Werk moet niet het ene moment door de organisatie stromen als een wild kolkende rivier en het volgende moment stilstaan voor een versperring. Een gelijkmatig productieproces en processen die soepel stromen, wordt flow genoemd. Stilstand leidt tot tussenvoorraden en is verspilling. Om flow te bereiken, moeten er zo min mogelijk stuks tegelijk worden verwerkt. De ultieme vorm van flow is one piece flow: verwerking per stuk. Flow staat dan tegenover batchverwerking, waarbij werk ‘in stapels’ aan volgende processtappen wordt doorgegeven.
4 Pull: een product moet beschikbaar komen op het moment dat de klant het nodig heeft.

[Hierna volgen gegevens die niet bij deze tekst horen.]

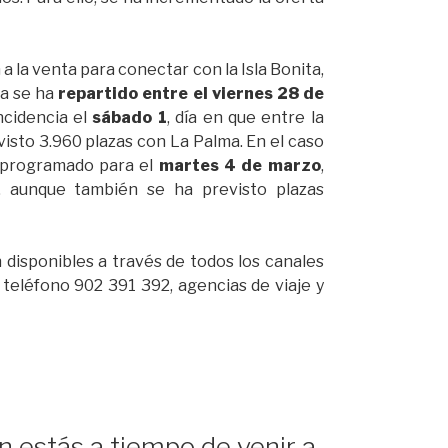
 a la venta para conectar con la Isla Bonita,
da se ha
repartido entre el viernes 28 de
incidencia el
sábado 1
, día en que entre la
visto 3.960 plazas con La Palma. En el caso
a programado para el
martes 4 de marzo
,
s, aunque también se ha previsto plazas
 disponibles a través de todos los canales
, teléfono 902 391 392, agencias de viaje y
n estás a tiempo de venir a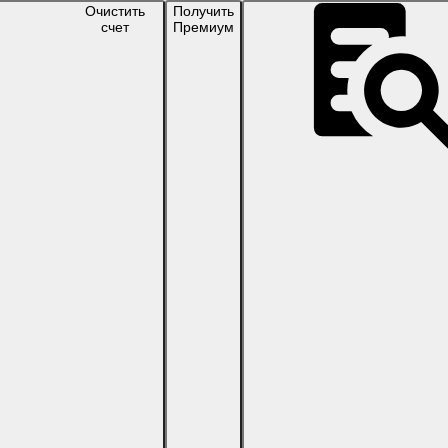
Очистить
Получить
счет
Премиум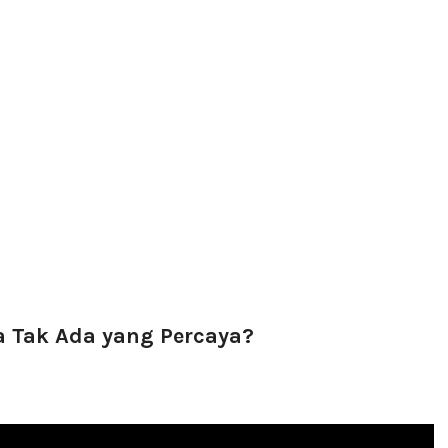
 Tak Ada yang Percaya?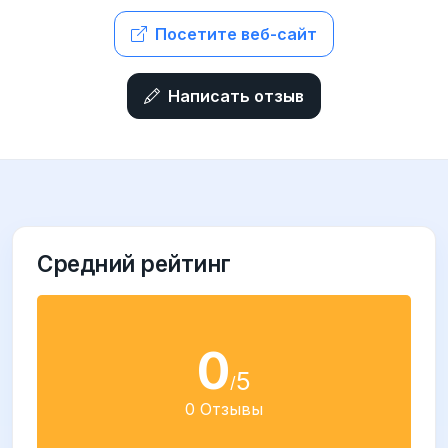
Посетите веб-сайт
Написать отзыв
Средний рейтинг
0
5
/
0 Отзывы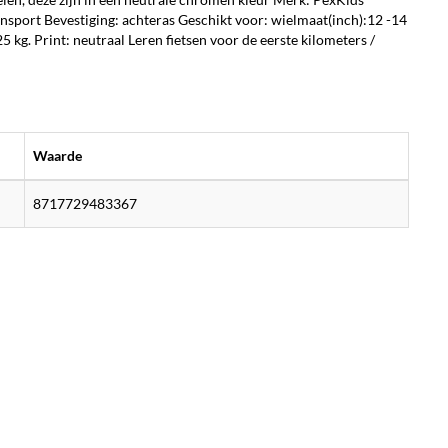
ansport Bevestiging: achteras Geschikt voor: wielmaat(inch):12 -14
g. Print: neutraal Leren fietsen voor de eerste kilometers /
Waarde
8717729483367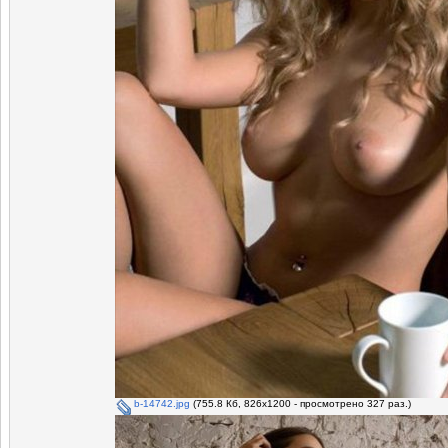
b-14742.jpg
(755.8 Кб, 826x1200 - просмотрено 327 раз.)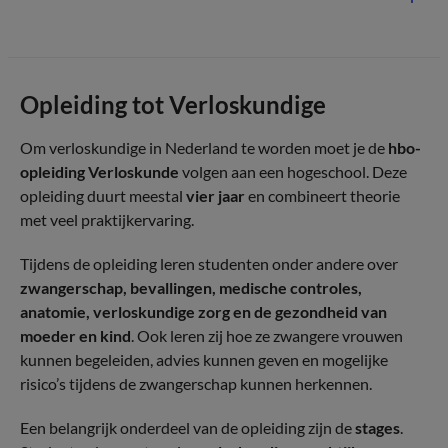
Opleiding tot Verloskundige
Om verloskundige in Nederland te worden moet je de
hbo-
opleiding Verloskunde
volgen aan een hogeschool. Deze
opleiding duurt meestal
vier jaar
en combineert theorie
met veel praktijkervaring.
Tijdens de opleiding leren studenten onder andere over
zwangerschap, bevallingen, medische controles,
anatomie, verloskundige zorg en de gezondheid van
moeder en kind
. Ook leren zij hoe ze zwangere vrouwen
kunnen begeleiden, advies kunnen geven en mogelijke
risico’s tijdens de zwangerschap kunnen herkennen.
Een belangrijk onderdeel van de opleiding zijn de
stages
.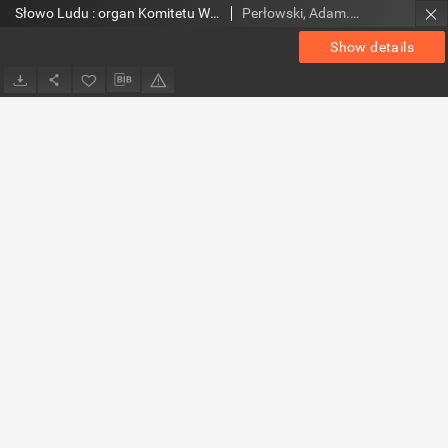
Słowo Ludu : organ Komitetu Wojewódzkiego Polskiej Zjednoczonej Partii Robotniczej, 1957, R.8, nr 96
Perłowski, Adam. Red.
Show details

Dat betekent ook dat iets pas wordt gemaakt als de klant, of de volgende stap in het proces, daar behoefte aan heeft. Zo ‘trekt’ de vraag van de klant een product als het ware door het proces. Men noemt dit het pull-principe. Voordeel is dat er geen overbodige voorraden meer nodig zijn. En ook geen ingewikkelde productieplanningen; of een gewenste leverdatum gehaald gaat worden of niet is heel snel zichtbaar.
5 Perfectie
Kijk telkens opnieuw wat een volgende verbeterslag kan zijn in het vergroten van klantwaarde en het komen tot meer flow en pull. In termen van lean is perfectie een (productie)systeem met steeds lagere buffers qua (tussen)voorraad, tijd en/of capaciteit. Elke keer een stapje verder komen richting dit ideaal gebeurt via wetenschappelijk experimenteren. Dat wil zeggen dat een hypothese wordt geformuleerd die vervolgens wordt getest en waarvan wordt geleerd.
Six Sigma
Bij veel westerse bedrijven wordt lean gecombineerd met Six Sigma, een andere verbetermethode. Men heeft het dan over LeanSixSigma, LSS of L6S. Six Sigma richt zich op het terugbrengen van het aantal afwijkingen via een projectgerichte aanpak met een sterke focus op kostenverlaging en een nadruk op meten en feiten. De aanduidingen van de competentieniveaus die binnen lean worden gebruikt (verschillende kleuren belts zoals die ook in het judo voorkomen), zijn ook afkomstig uit Six Sigma. In Nederland zijn er volop voorbeelden van succesvolle toepassing van lean en LeanSix-Sigma, ook in niet-productieomgevingen. Al lijkt dit succes niet altijd blijvend.
Wat opvalt, is dat veel organisaties de ideeën wel gebruiken, maar het etiket ‘lean’ vermijden. Zo noemde Achmea zijn op lean gebaseerde aanpak Sens, ABN Amro had het over Customer Excellence en Rijkswaterstaat over KR8. Ook zijn er sectorgerichte benaderingen met een eigen naam, zoals leerKRACHT (onderwijs), Productive Care (verpleeghuizen), Value-Based Healthcare (ziekenhuizen) en Vanguard (Jeugdzorg).
Een mogelijke reden om het niet over lean te willen hebben, is dat veel mensen die term associëren met afslanken, en daarmee met efficiency, bezuinigingen en ontslagen. Een insteek die overigens niet past bij de oorspronkelijke filosofie van lean.